Transcribed page contents:

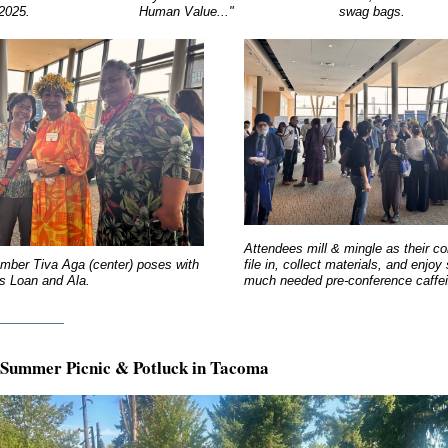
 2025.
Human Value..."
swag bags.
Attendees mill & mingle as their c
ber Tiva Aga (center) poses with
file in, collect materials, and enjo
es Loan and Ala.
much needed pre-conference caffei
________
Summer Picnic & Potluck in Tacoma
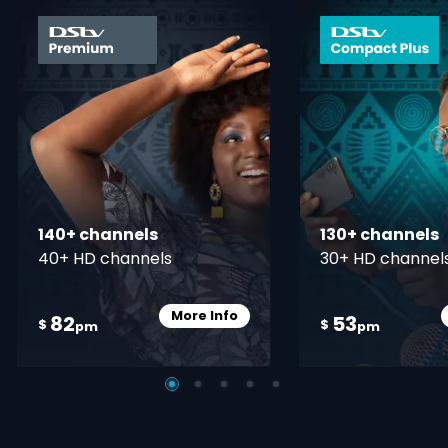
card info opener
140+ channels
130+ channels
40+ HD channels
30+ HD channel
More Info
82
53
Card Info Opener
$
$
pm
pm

TASK BRIEF -> The records are to be returned verbatim. Skip any picture they contain.

RESPONSE TO THIS EXERCISE ->
 2025.
Human Value..."
swag bags.
Attendees mill & mingle as their c
ber Tiva Aga (center) poses with
file in, collect materials, and enjo
es Loan and Ala.
much needed pre-conference caffei
________
Summer Picnic & Potluck in Tacoma
card info opener
140+ channels
130+ channels
40+ HD channels
30+ HD channel
More Info
82
53
Card Info Opener
$
$
pm
pm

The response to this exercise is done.